After this realization, Megan incorporate a breathing technique recommended by clinicians from QLI and Billings Hospital. As a way to address her anxiety and focus on the strengthening exercises, it started in a short burst—“one, two, three,” she would say. She continued working with physical therapist Sammy Porter on the complex goal of rebuilding strength and re-engaging Megan’s affected right side.

She was charged with moving her right foot up and over a small plastic cone, finally resting it gently on the ground. Though a simple exercise, this was crucial in the stages of rebuilding Megan’s confidence, strength, and balance. “All it took for me to feel better was just a little bit of practice,” Megan says. In early sessions, Sammy would demonstrate for Megan, before encouraging her to try it herself. In her first attempts, Megan’s right foot and leg trembled. A look of fear crept back into Megan’s eyes. She closed them and began to use the breathing technique, slowly saying “one…two…three…”

Her heart stopped racing and her breathing became smooth and steady. She stepped over the cone with ease. Nevertheless, a bigger challenge was on the horizon.

For Megan, the ultimate goal was to move back to her home. To do this safely, she would need to be able to get herself off the floor if she were to fall. Her right-sided paralysis made this extremely difficult. Consequently, floor transfers became a focal point of her physical therapy sessions with Sammy. What happened on the first day of attempting these defined the rest of her recovery. After Sammy assisted Megan onto the mat, she laid flat on her stomach.

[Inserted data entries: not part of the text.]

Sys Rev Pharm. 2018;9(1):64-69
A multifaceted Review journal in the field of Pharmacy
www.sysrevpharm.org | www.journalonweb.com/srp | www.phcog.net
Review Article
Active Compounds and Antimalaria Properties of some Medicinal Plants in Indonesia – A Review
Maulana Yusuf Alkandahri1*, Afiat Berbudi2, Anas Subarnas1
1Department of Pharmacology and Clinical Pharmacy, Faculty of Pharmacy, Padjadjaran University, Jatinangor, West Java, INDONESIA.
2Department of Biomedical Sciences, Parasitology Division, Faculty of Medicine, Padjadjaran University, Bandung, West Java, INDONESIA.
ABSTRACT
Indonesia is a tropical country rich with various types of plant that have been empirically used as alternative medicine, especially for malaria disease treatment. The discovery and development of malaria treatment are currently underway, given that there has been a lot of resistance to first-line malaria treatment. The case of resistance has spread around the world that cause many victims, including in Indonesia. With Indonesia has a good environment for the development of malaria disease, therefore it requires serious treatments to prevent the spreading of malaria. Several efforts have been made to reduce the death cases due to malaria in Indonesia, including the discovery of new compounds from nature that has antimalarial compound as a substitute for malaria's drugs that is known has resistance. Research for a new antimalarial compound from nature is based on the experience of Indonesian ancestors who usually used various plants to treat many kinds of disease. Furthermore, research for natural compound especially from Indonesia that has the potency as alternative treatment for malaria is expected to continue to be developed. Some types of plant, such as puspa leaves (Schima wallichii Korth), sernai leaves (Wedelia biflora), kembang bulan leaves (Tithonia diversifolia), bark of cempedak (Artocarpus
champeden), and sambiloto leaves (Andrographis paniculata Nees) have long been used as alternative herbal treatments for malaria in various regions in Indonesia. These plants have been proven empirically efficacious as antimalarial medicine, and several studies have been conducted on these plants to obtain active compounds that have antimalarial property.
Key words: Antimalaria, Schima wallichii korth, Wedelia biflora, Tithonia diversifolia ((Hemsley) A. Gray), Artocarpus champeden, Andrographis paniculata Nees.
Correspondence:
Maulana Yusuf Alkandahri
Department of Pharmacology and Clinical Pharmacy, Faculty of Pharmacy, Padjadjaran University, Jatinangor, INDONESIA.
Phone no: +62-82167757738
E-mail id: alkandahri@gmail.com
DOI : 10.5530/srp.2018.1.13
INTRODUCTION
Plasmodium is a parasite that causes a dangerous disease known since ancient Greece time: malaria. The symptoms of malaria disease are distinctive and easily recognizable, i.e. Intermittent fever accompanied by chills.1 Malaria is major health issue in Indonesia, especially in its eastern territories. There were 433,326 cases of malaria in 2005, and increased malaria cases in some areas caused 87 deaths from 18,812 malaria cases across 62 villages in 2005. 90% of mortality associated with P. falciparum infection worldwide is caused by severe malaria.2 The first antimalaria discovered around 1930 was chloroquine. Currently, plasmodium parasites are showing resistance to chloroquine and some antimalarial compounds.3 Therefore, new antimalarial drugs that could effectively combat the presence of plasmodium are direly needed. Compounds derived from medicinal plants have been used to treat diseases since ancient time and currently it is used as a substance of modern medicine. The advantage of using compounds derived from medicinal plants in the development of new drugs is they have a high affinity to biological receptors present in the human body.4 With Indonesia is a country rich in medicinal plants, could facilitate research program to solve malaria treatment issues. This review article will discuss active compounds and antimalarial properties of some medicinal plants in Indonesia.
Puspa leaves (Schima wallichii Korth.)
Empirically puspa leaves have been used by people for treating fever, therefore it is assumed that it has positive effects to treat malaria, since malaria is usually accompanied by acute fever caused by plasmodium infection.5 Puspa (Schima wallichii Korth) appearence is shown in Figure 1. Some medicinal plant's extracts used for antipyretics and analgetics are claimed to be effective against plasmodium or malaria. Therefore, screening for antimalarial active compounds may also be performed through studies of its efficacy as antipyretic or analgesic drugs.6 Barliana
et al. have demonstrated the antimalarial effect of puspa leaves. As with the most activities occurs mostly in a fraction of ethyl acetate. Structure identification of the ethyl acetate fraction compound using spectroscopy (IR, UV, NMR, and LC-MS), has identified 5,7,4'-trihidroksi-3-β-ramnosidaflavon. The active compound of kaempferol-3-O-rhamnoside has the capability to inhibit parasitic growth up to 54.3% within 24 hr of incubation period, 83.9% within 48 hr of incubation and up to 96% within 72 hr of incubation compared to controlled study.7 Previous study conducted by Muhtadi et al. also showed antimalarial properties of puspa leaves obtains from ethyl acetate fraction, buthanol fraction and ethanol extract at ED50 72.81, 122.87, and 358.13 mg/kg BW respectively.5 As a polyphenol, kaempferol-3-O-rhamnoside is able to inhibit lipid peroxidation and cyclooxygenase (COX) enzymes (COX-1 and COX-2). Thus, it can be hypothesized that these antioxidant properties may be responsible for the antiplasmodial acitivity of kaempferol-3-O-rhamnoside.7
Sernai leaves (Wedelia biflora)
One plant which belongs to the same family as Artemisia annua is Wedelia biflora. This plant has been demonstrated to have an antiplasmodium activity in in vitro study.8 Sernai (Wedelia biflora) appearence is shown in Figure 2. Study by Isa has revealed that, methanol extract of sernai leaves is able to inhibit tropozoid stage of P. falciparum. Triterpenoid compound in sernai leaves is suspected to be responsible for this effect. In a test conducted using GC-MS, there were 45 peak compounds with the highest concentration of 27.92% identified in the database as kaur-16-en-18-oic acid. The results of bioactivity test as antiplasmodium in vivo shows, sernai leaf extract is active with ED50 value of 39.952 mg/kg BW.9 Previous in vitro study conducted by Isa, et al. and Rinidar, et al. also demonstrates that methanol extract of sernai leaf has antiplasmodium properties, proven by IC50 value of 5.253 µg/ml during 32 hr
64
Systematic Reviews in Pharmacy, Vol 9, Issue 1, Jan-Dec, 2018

“Now, I want to get on your arms,” said Sammy. Megan moved her unaffected left arm into position with ease. After an unsteady and uncertain minute, Megan moved her right arm into position.

“Nice job,” said Sammy. “Now, I want you to get onto all fours.” Megan slid her left leg forward smoothly.

Next came the right leg.

Megan tried. Five times. Ten times. It became too much. She collapsed onto the mat and began to cry.

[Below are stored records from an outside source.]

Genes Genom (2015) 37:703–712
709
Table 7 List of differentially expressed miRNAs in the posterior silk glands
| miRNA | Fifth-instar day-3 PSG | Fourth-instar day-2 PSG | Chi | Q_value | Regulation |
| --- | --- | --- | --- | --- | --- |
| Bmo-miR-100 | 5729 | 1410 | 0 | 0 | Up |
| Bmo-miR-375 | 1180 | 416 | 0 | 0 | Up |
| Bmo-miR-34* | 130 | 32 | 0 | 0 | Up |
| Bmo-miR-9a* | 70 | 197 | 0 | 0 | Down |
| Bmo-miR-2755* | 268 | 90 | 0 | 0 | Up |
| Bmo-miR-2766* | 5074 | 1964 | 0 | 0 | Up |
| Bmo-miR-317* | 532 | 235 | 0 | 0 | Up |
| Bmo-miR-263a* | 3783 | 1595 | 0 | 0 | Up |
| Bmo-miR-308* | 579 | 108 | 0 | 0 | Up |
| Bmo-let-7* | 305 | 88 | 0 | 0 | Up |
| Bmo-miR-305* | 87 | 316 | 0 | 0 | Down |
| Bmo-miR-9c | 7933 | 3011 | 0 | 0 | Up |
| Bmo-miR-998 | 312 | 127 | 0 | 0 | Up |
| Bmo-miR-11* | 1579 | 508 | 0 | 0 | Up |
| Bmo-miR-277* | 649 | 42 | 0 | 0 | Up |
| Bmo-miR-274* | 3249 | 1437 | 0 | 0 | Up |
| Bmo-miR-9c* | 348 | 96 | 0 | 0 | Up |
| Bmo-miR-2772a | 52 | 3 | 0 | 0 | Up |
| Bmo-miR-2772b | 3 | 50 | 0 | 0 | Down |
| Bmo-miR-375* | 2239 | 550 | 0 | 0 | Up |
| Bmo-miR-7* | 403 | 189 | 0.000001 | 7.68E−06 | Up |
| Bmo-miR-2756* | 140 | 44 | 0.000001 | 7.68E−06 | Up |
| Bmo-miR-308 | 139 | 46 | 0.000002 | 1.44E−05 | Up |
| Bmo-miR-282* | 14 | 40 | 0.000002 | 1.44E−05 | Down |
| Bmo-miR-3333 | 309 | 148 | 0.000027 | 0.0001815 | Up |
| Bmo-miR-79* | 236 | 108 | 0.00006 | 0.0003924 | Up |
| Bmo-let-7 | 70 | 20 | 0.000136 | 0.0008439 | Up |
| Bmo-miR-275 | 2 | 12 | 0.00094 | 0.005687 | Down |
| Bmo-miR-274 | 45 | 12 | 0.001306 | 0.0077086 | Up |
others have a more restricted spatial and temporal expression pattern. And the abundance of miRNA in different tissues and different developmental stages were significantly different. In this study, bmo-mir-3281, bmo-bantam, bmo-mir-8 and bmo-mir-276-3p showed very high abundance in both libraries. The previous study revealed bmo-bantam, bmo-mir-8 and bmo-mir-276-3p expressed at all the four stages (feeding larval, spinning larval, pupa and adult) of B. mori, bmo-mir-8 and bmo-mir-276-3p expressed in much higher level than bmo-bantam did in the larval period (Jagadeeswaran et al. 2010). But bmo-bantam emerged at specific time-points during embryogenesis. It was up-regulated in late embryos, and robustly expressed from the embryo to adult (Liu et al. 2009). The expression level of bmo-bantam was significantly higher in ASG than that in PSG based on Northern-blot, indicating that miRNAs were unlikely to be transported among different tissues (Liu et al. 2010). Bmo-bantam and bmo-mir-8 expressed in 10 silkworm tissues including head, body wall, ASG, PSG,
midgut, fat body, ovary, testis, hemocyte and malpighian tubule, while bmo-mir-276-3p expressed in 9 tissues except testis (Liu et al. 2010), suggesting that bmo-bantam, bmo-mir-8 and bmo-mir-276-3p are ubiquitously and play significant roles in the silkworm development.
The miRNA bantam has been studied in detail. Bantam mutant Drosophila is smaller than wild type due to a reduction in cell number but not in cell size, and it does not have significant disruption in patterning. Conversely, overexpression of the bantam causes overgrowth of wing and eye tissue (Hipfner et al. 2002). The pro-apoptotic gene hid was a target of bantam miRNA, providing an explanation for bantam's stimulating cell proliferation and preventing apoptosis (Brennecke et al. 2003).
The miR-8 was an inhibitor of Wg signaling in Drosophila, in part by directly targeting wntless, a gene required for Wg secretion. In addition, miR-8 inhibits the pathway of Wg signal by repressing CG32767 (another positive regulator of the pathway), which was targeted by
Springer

“I don’t know! I don’t know!” Megan shouted.

Sammy knelt down beside her. “Nobody gets this instantly. This is one of the hardest things you’ll do in therapy.” Megan didn’t respond, and Sammy encouraged her to focus on her breathing.

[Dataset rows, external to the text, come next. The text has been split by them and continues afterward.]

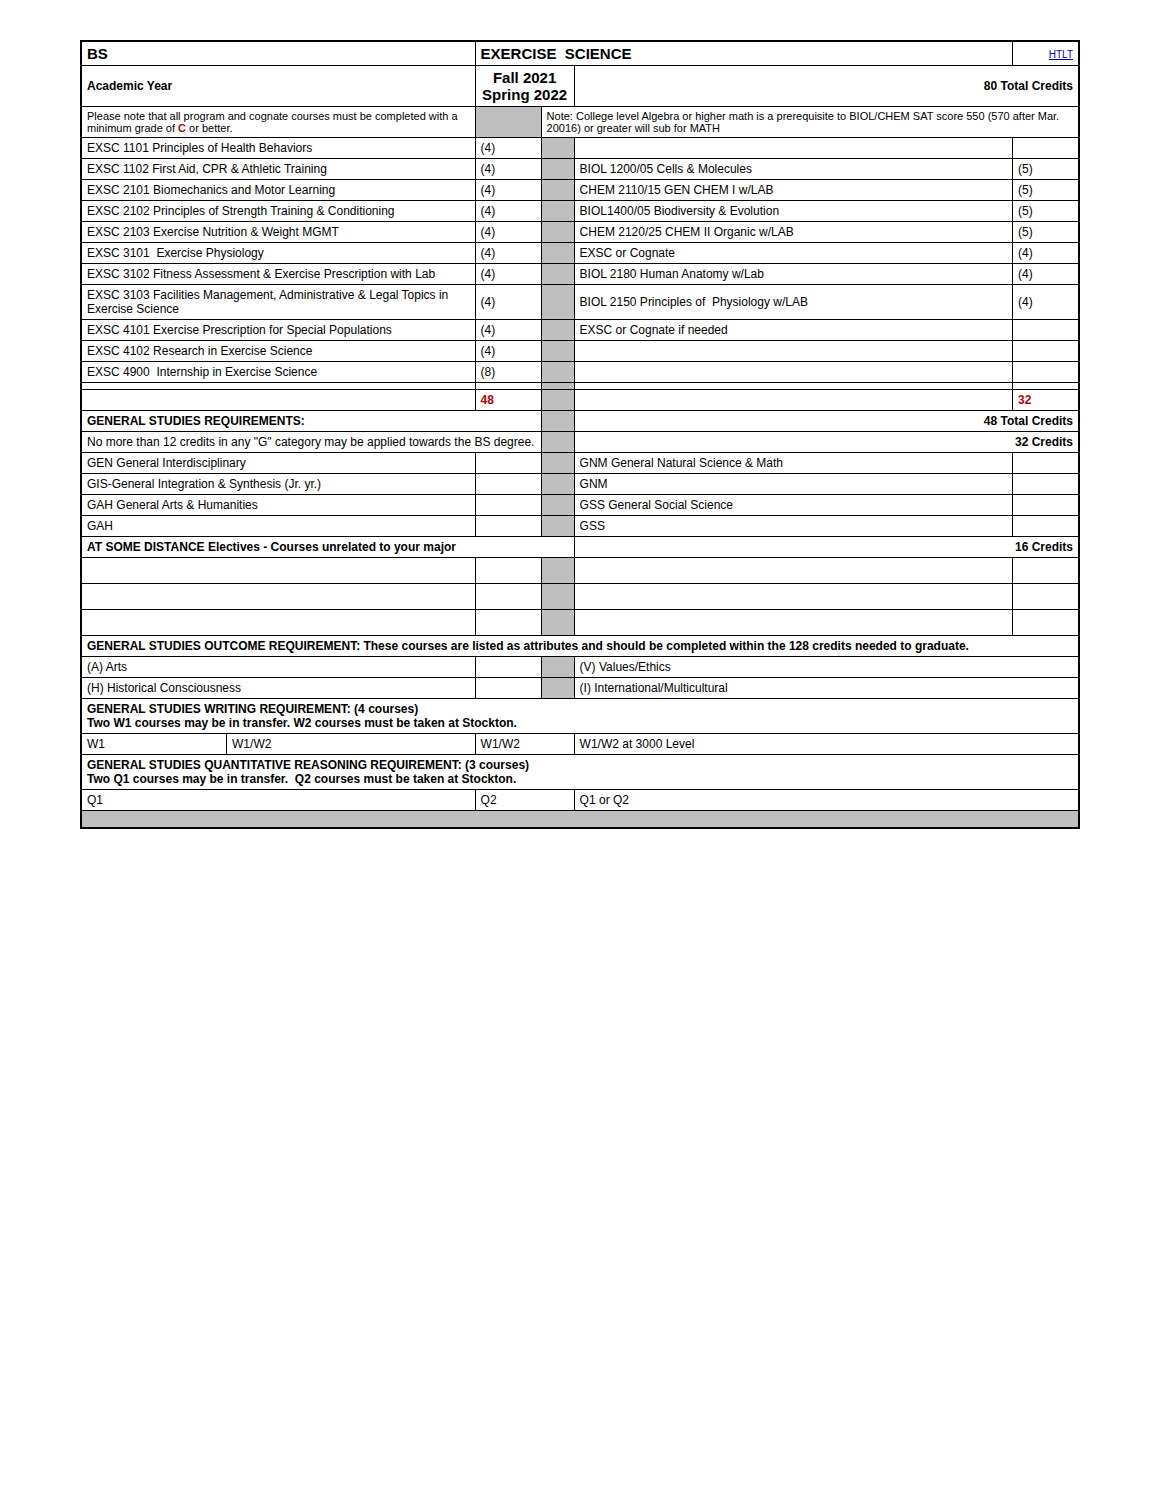| BS | EXERCISE SCIENCE | HTLT |
| Academic Year | Fall 2021 Spring 2022 | 80 Total Credits |
| Please note that all program and cognate courses must be completed with a minimum grade of C or better. | | Note: College level Algebra or higher math is a prerequisite to BIOL/CHEM SAT score 550 (570 after Mar. 20016) or greater will sub for MATH |
| EXSC 1101 Principles of Health Behaviors | (4) | | | |
| EXSC 1102 First Aid, CPR & Athletic Training | (4) | | BIOL 1200/05 Cells & Molecules | (5) |
| EXSC 2101 Biomechanics and Motor Learning | (4) | | CHEM 2110/15 GEN CHEM I w/LAB | (5) |
| EXSC 2102 Principles of Strength Training & Conditioning | (4) | | BIOL1400/05 Biodiversity & Evolution | (5) |
| EXSC 2103 Exercise Nutrition & Weight MGMT | (4) | | CHEM 2120/25 CHEM II Organic w/LAB | (5) |
| EXSC 3101 Exercise Physiology | (4) | | EXSC or Cognate | (4) |
| EXSC 3102 Fitness Assessment & Exercise Prescription with Lab | (4) | | BIOL 2180 Human Anatomy w/Lab | (4) |
| EXSC 3103 Facilities Management, Administrative & Legal Topics in Exercise Science | (4) | | BIOL 2150 Principles of Physiology w/LAB | (4) |
| EXSC 4101 Exercise Prescription for Special Populations | (4) | | EXSC or Cognate if needed | |
| EXSC 4102 Research in Exercise Science | (4) | | | |
| EXSC 4900 Internship in Exercise Science | (8) | | | |
| | 48 | | | 32 |
| GENERAL STUDIES REQUIREMENTS: | | 48 Total Credits |
| No more than 12 credits in any "G" category may be applied towards the BS degree. | | 32 Credits |
| GEN General Interdisciplinary | | | GNM General Natural Science & Math | |
| GIS-General Integration & Synthesis (Jr. yr.) | | | GNM | |
| GAH General Arts & Humanities | | | GSS General Social Science | |
| GAH | | | GSS | |
| AT SOME DISTANCE Electives - Courses unrelated to your major | 16 Credits |
| GENERAL STUDIES OUTCOME REQUIREMENT: These courses are listed as attributes and should be completed within the 128 credits needed to graduate. |
| (A) Arts | | | (V) Values/Ethics |
| (H) Historical Consciousness | | | (I) International/Multicultural |
| GENERAL STUDIES WRITING REQUIREMENT: (4 courses) Two W1 courses may be in transfer. W2 courses must be taken at Stockton. |
| W1 | W1/W2 | W1/W2 | W1/W2 at 3000 Level |
| GENERAL STUDIES QUANTITATIVE REASONING REQUIREMENT: (3 courses) Two Q1 courses may be in transfer. Q2 courses must be taken at Stockton. |
| Q1 | Q2 | Q1 or Q2 |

After a few minutes, Sammy asked, “Do you want to try again?”

Megan collected herself and took a deep breath.


At last, Megan believed in herself as much as others did.

With a newly discovered sense of determination, Megan discharged from QLI in April 2022 and returned home to Wyoming, she fully embraced this concept. She lives with her father, Wes, in their family home. “I do a few therapies a week now, and can drive to my therapies in town,” she says. “Hopefully I can tackle bigger routes. It was difficult at first but I’ve gotten used to it.”

Megan has continued her master’s degree pursuit, though she acknowledges the barriers. “There are some things I need to accomplish for classes that I just can’t do right now,” she says, “such as writing a 12-page paper for a class. I’m focused on my recovery, and taking some classes a bit at a time, moving at a much more manageable pace. I will get the degree, and I’m okay with having to wait a little bit longer.”

After all, she is still here, having accomplished so much since her injury. A year extension towards her graduation date seems an acceptable concession when considering a year ago Megan’s life was altered in such a massive way, her future so very uncertain.

Megan foresees a day where she will not only return to living on her own, which she hopes to accomplish sometime within the next few months, but also a return to her job—doing what she does best. All around her know she can and will.